Feature #3764: osd: async replicas - RADOS - Ceph

Actions

Copy link

Feature #3764

open

osd: async replicas

Added by Samuel Just over 11 years ago. Updated over 4 years ago.

Status:

New

Priority:

Normal

Assignee:

Category:

Target version:

% Done:

Source:

Tags:

Backport:

Reviewed:

Affected Versions:

Component(RADOS):

OSD

Pull request ID:

Description

The following is more a topic for conversation than a feature:

Currently, latency on any operation is limited by the slowest replica in the pg. It might be worth exploring a scheme where the primary waits for M/N acks or commits before responding to the client where M is a pool configurable and N is the pool size (replication level). Objects which are accessed infrequently but with high latency sensitivity might benefit significantly from such a scheme.

The obvious disadvantage is that to maintain the same guarantees as we currently provide, we would need to contact at least (N-M+1) replicas from each interval in which the pg might have gone active since up to (N-M) replicas might be behind what the client considers completed.

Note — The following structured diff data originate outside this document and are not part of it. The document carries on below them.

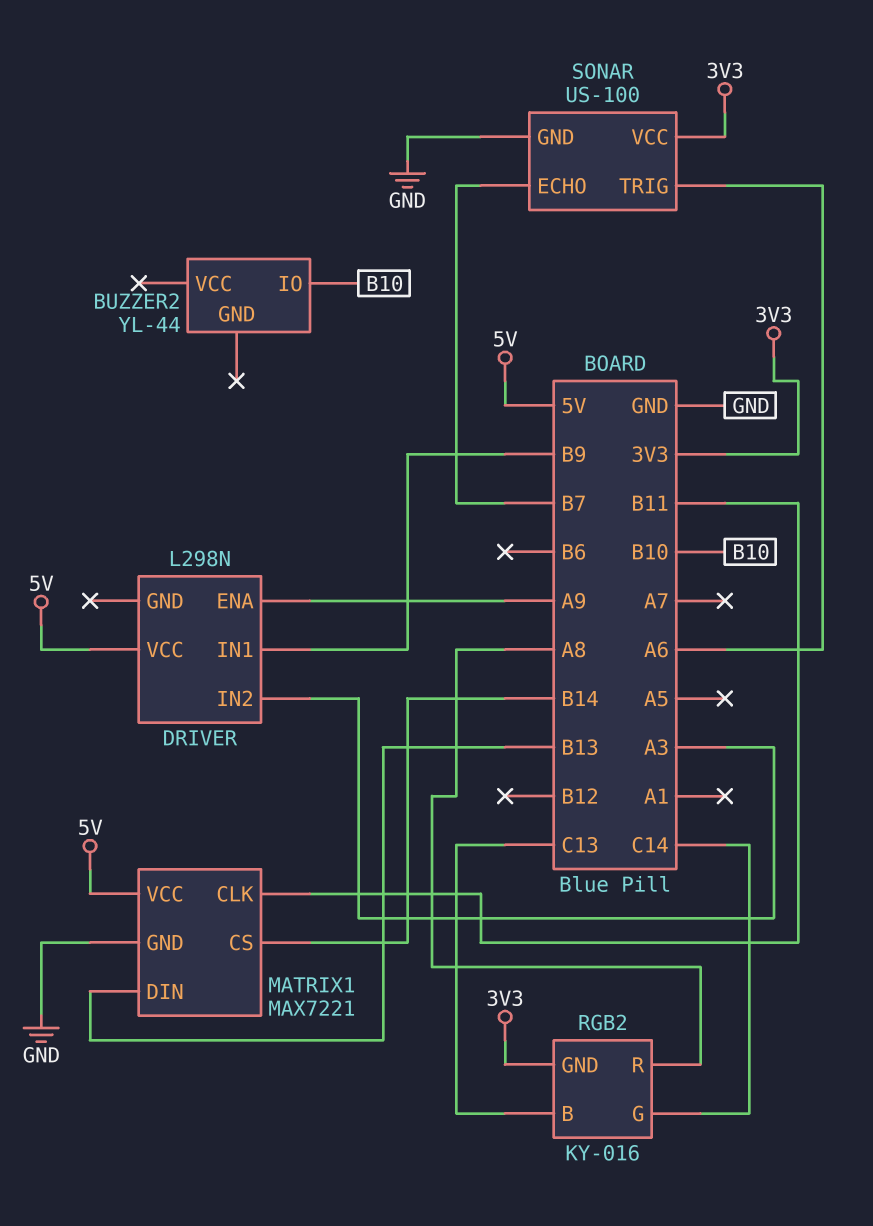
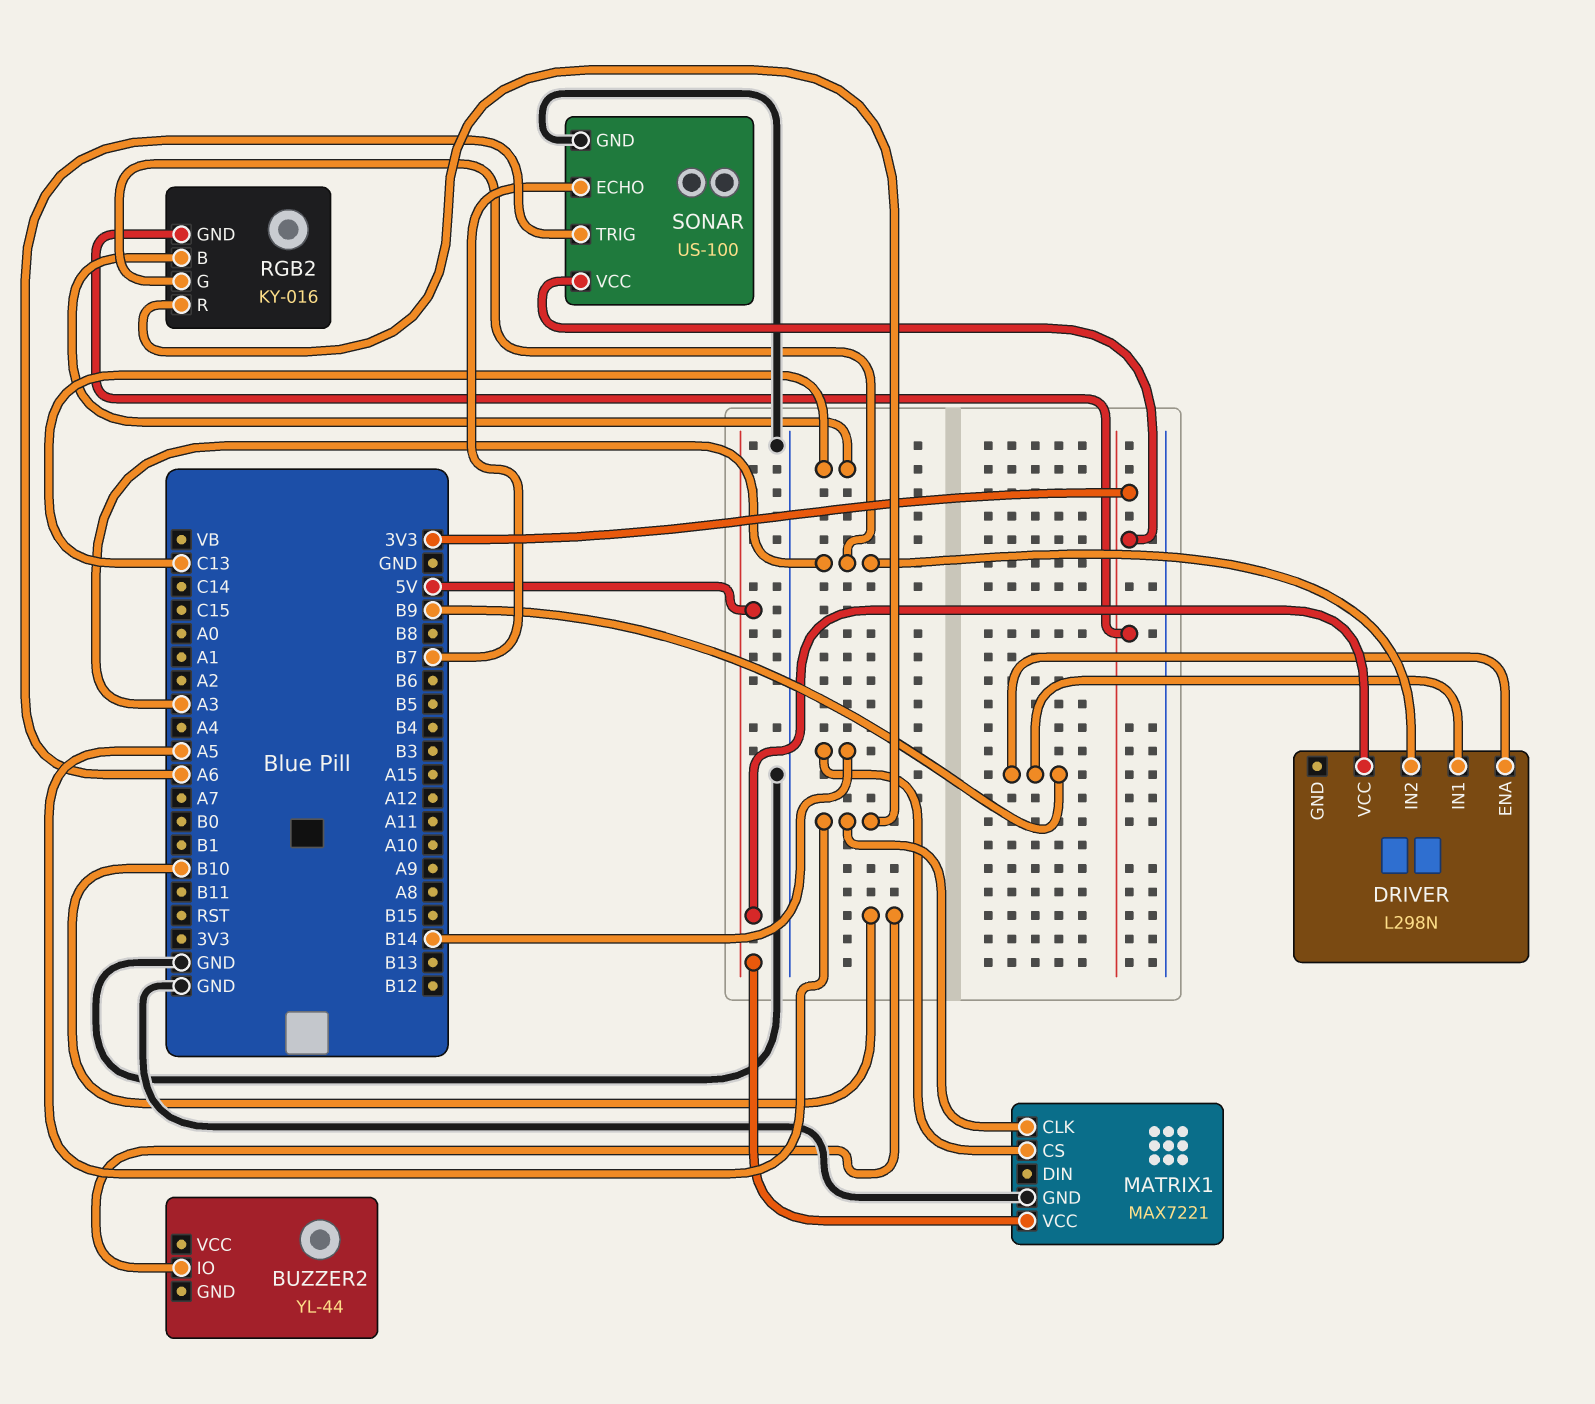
DRIVER pin ENA: A9 -> B9
MATRIX1 pin CLK: B11 -> A5
MATRIX1 pin DIN: B13 -> none
RGB2 pin G: C14 -> A3
RGB2 pin R: A8 -> A5

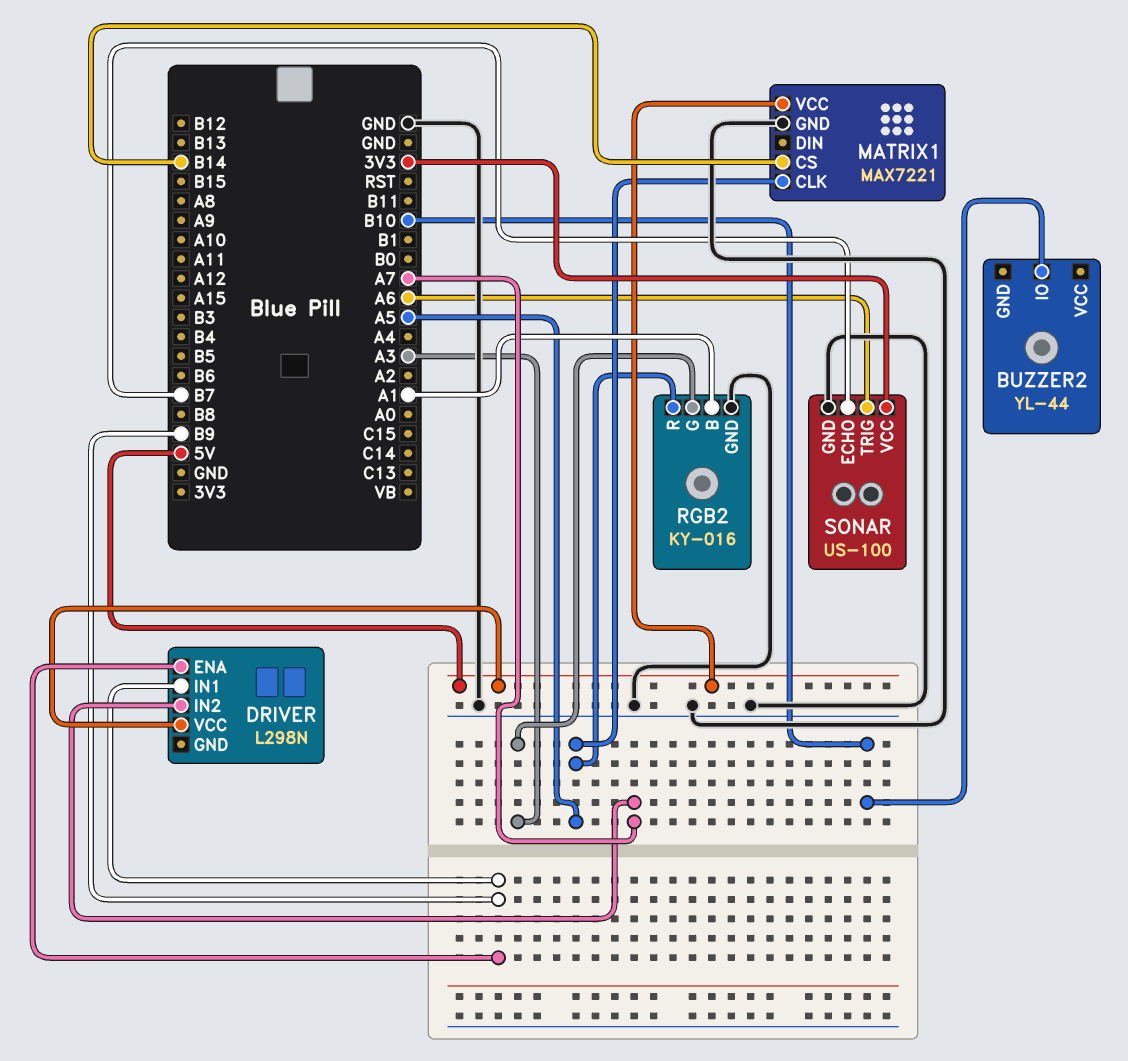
DRIVER pin IN2: A3 -> A7
RGB2 pin B: C13 -> A1
RGB2 pin GND: 3V3 -> GND

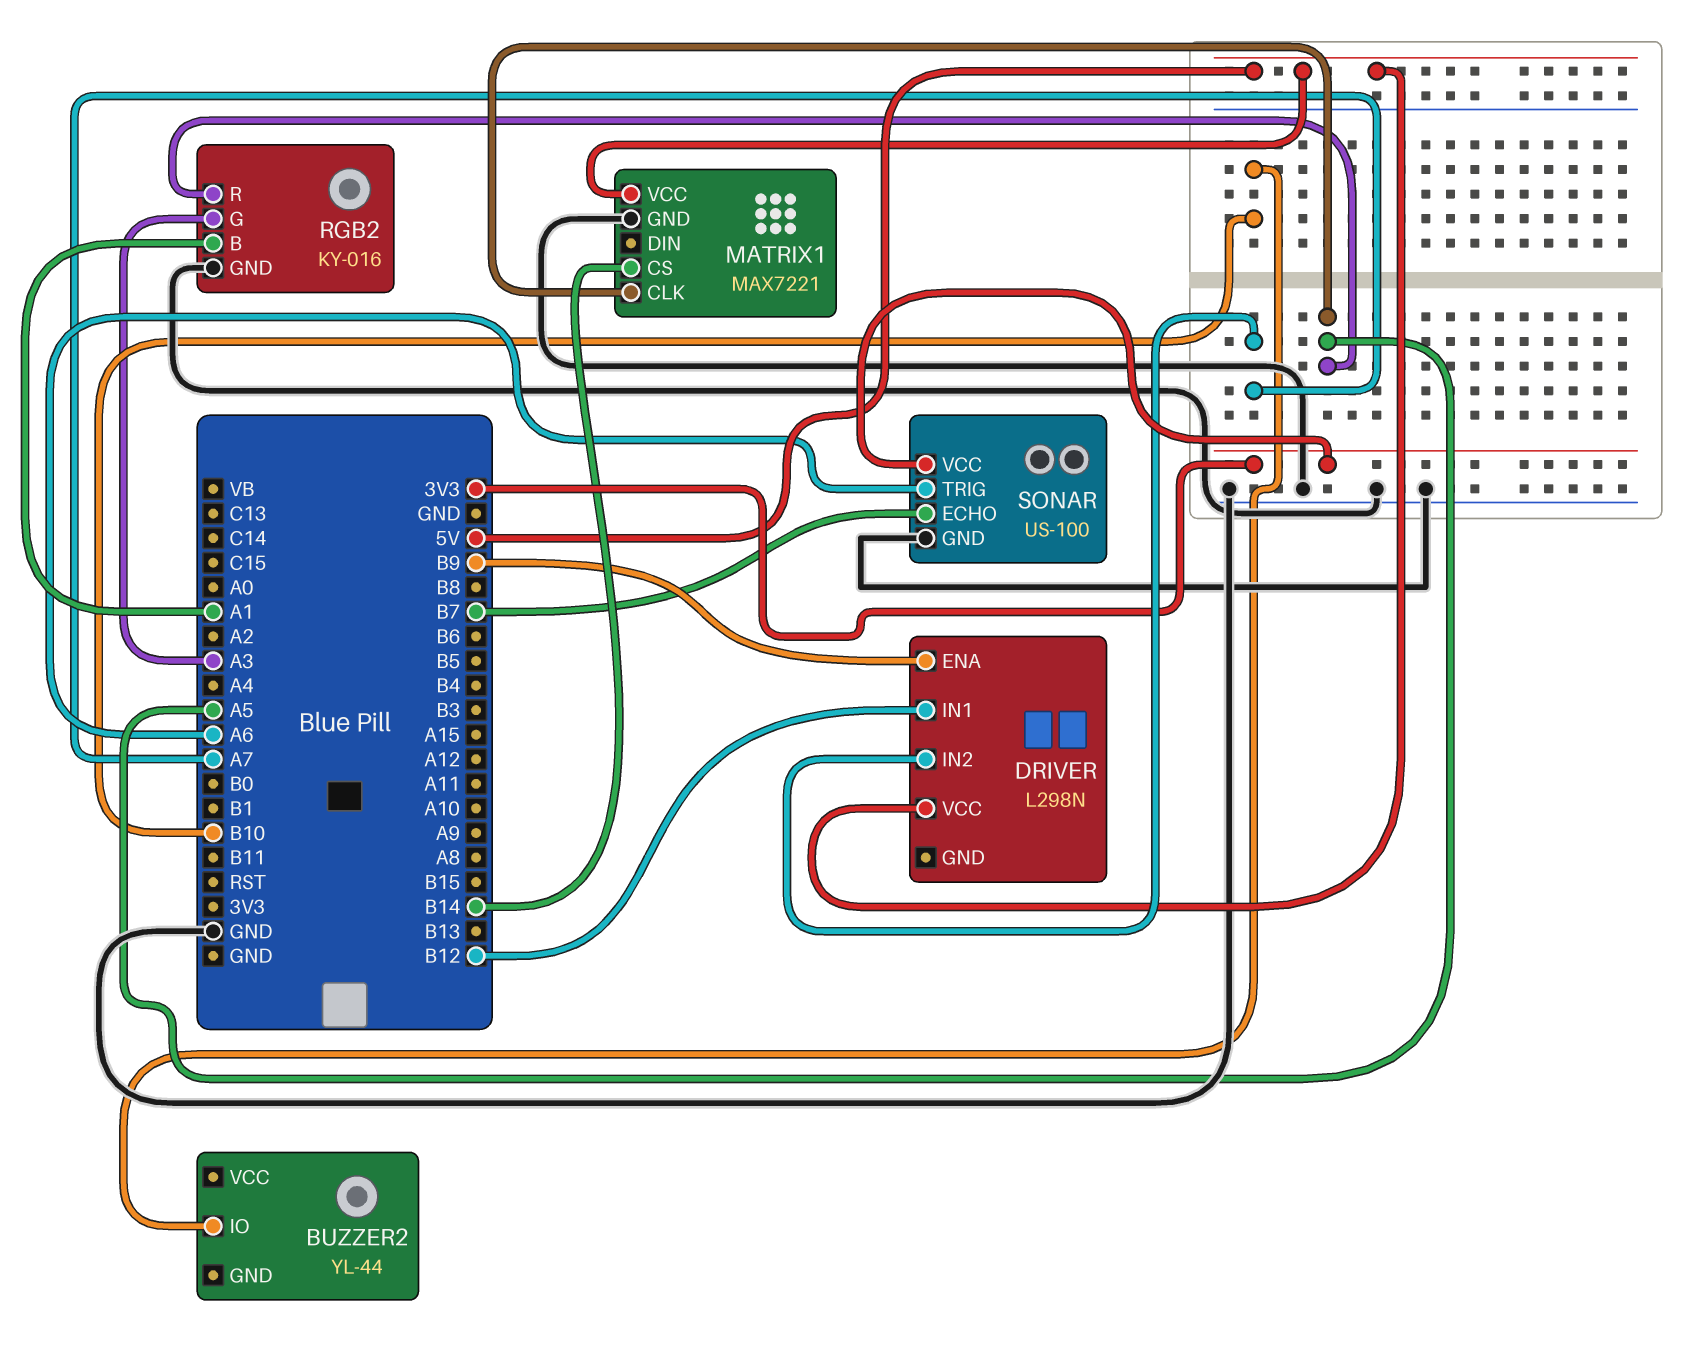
DRIVER pin IN1: B9 -> B12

We would also need to allow a configurable bound on how far behind a replica is allowed to be.

It seems to me that rgw bucket indices could benefit from this scheme. Any given bucket index is relatively small, accessed relatively infrequently, and the accesses are relatively cheap, but the index operation latency limits the rgw op latency. The bucket indices could therefore be put in a separate pool with perhaps N=4 and M=3 in order to decrease overall rgw op latency.

A first step might be instrumentation to evaluate how slow the slowest replica tends to be.